Sales Metrics and KPIs – Tracking and Improving Sales Performance
As is often stated, what gets measured gets managed.” Sales metrics provide more than numbers–they serve as key indicators of business success and must be managed accordingly.
Accomplished sales leaders rely on this data to forecast accurately, hit their quotas, and boost overall sales performance. To get started, identify some metrics that fit best with your sales organization and select these accordingly.
Retention and Churn Rates
Retention and churn rates are two sales metrics that provide insight into customer engagement with your business or service, measuring frequency and duration. Monitoring these can help identify areas you should prioritize to reduce customer churn and maximize retention.
Average customer lifetime value (ACLV) is often used as a leading indicator in business. This metric shows how much revenue an individual customer will bring your way over their life with you, making it possible to devise marketing strategies which foster long-term engagement and an increase in LTV.
Sales leaders rely heavily on quota attainment as an effective sales metric to assess their team and modify forecasts for future periods. This metric should be reviewed regularly (weekly or monthly), often used to inform incentive plans, compensation schemes and commission calculations. As the old cliche goes “you can’t manage what you don’t measure” rings true here: sales metrics provide invaluable tools for tracking and improving sales performance.
Deals Closed
A sales team’s deal closing rate is an integral metric to evaluate its success at closing prospects and can also be used as an indicator of any issues with sales processes or pipeline issues that need addressing.
Measure your sales performance by keeping track of how many opportunities are won versus lost, slipped away or moved into another pipeline stage. This metric, known as win rate or opportunity-to-win ratio is one way of measuring sales effectiveness and can serve as a useful indicator.
Keep a record of how long each prospect has been in your sales pipeline to help determine when they may be ready to close – this metric, known as pipeline velocity, can be calculated via CRM sales metrics dashboards. Monitoring these sales metrics is crucial in ramping up your efforts and meeting business goals.
Revenue
Revenue is an essential sales metric that helps business leaders assess how effectively their sales team is performing and assess whether current strategies and tactics are helping the organization meet its goals.
Selecting and tracking sales metrics is an ongoing process, and one way to start is by reviewing strategic goals of the business. Once these have been established, KPIs can be selected and dashboards created that give at-a-glance views of key performance indicators.
Some sales metrics that should be tracked include pipeline coverage, win rates, average deal size and quota attainment. Businesses can also monitor other related sales metrics like average customer lifetime value (LTV) to identify opportunities to enhance customer retention and boost sales. Finally, businesses should monitor cost of sales to ensure overall costs stay below revenues in order to maintain or increase profit margins.
Cost Per Sale
As the saying goes, “you can only manage what you measure”. Sales managers must track average profit margins by product/service category sold and salesperson, in addition to territory/salesperson tracking.
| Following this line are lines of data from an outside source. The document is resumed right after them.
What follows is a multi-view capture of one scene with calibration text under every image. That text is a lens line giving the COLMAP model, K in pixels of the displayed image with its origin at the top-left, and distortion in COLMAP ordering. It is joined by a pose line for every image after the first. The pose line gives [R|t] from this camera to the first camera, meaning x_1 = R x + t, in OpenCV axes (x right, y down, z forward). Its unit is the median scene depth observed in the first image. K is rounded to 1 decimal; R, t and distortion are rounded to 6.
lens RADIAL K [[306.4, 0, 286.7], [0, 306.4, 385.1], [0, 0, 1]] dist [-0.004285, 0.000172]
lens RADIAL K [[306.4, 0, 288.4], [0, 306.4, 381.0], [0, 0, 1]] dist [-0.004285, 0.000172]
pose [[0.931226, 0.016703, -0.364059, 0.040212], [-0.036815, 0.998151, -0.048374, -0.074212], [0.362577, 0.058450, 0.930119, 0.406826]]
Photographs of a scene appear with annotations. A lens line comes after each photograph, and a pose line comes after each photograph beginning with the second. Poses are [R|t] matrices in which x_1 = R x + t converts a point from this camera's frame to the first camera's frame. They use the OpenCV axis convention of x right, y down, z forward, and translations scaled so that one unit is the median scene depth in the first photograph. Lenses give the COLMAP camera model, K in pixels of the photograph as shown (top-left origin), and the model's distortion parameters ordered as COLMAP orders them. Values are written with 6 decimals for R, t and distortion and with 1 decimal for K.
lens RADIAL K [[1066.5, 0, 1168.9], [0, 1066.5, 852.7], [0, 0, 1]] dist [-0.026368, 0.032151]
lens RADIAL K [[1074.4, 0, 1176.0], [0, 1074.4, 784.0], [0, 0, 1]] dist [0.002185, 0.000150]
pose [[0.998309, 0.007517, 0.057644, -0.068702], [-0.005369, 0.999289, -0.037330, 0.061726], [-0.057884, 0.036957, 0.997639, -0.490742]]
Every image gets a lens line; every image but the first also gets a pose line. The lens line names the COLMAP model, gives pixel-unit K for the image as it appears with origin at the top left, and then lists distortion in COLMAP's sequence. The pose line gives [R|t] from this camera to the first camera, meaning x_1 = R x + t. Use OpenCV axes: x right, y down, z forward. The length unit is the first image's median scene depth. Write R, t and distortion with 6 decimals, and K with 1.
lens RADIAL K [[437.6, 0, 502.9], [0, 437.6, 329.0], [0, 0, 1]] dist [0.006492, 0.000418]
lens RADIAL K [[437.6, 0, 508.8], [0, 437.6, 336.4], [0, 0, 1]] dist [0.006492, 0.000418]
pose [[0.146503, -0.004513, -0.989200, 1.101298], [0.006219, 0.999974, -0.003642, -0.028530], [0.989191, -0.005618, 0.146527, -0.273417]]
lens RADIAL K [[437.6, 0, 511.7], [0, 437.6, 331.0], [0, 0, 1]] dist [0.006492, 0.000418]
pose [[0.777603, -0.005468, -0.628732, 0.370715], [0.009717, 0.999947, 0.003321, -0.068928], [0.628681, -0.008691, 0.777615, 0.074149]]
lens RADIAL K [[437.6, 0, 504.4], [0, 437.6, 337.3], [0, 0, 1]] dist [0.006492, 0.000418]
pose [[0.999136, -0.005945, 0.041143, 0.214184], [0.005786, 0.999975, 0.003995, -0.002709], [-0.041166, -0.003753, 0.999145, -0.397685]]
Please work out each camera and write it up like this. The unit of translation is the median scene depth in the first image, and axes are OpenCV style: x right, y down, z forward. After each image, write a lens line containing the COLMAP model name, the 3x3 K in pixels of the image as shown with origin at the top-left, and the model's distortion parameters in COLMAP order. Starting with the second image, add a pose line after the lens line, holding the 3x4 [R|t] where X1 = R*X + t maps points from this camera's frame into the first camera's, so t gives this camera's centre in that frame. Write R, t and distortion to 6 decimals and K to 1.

Pipeline coverage is another key sales metric, measuring the ratio of opportunities during a given period compared to quota goals set for that timeframe. A higher ratio indicates a salesperson is likely meeting their quota during that period while one with low coverage may indicate they may fall short of reaching their targets.
Another important sales metric to keep an eye on includes the percentage of hot leads followed up on, the daily average usage of sales tools and the proportion of selling activities performed over other non-selling tasks by sales teams. Tracking such data allows sales leaders to pinpoint bottlenecks in the sales process and boost productivity. Another metric worth keeping tabs on is market penetration rate which measures what percent of an organization’s total addressable market is actually reached by its products or services.